[PROVIDED MATERIAL Boundary: Start]

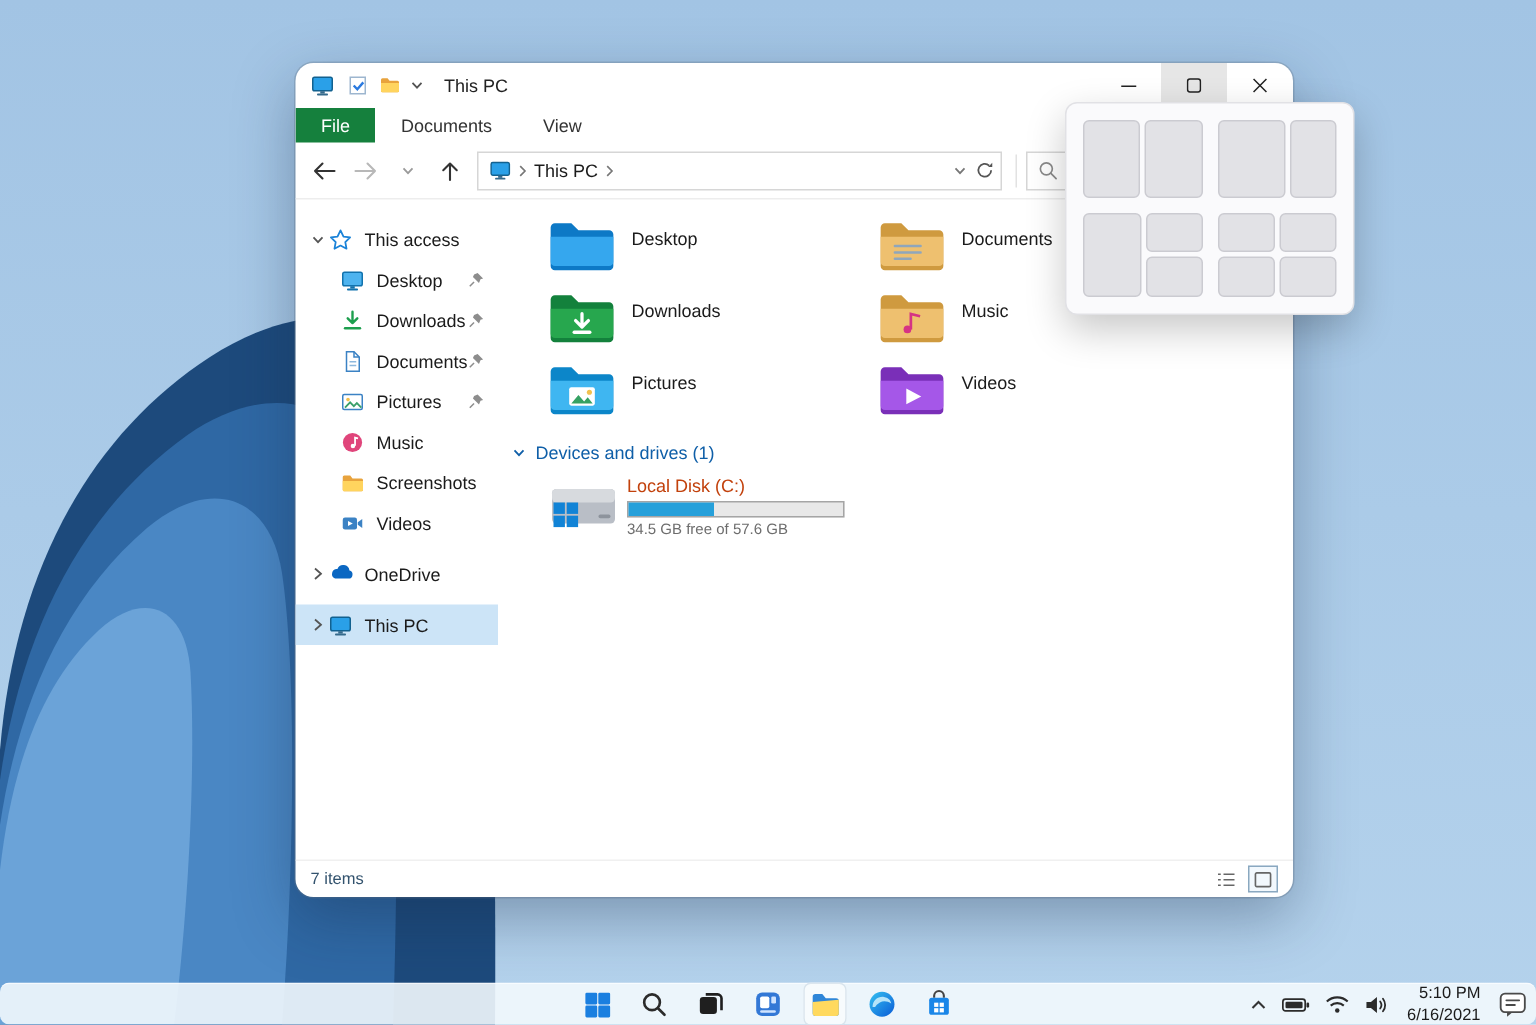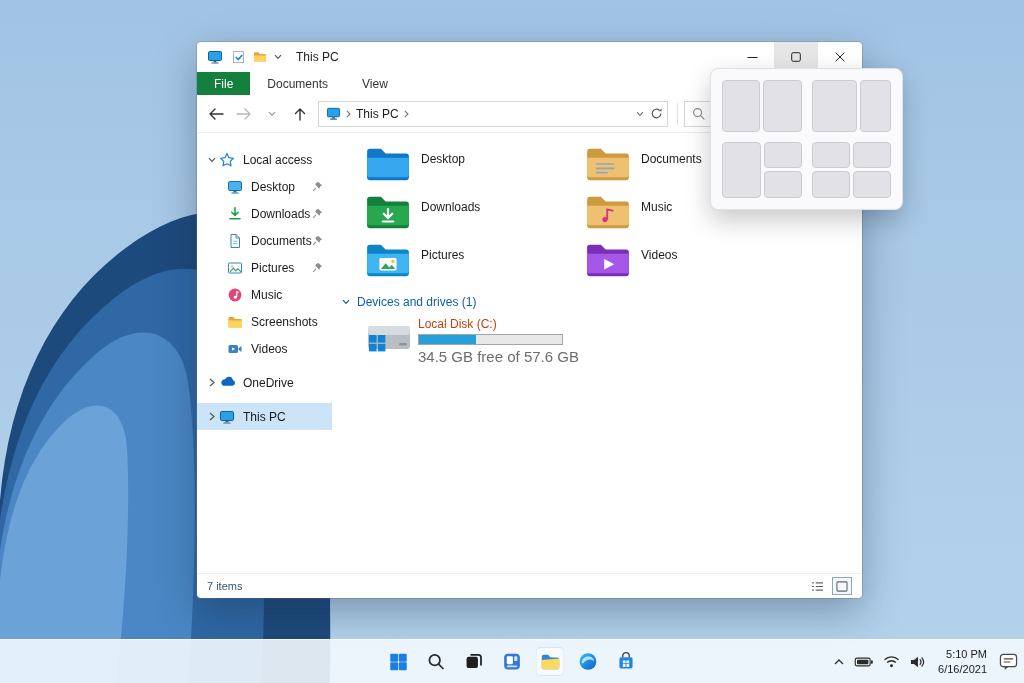--- a/index.html
+++ b/index.html
@@ -12,7 +12,7 @@
 
   
   .window { position:absolute; left:197px; top:42px; width:665px; height:556px;
-    background:#fff; border-radius:4px; overflow:hidden; display:flex; flex-direction:column;
+    background:#fff; border-radius:12px; overflow:hidden; display:flex; flex-direction:column;
     box-shadow:0 14px 40px rgba(20,40,70,.35), 0 0 0 1px rgba(110,130,150,.35); }
 
   .titlebar { height:30px; display:flex; align-items:center; padding-left:10px; flex:none; }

[PROVIDED MATERIAL Boundary: End]

Find the string "display" in the listing and copy every line in which it occurs.

-    background:#fff; border-radius:4px; overflow:hidden; display:flex; flex-direction:column;
+    background:#fff; border-radius:12px; overflow:hidden; display:flex; flex-direction:column;
   .titlebar { height:30px; display:flex; align-items:center; padding-left:10px; flex:none; }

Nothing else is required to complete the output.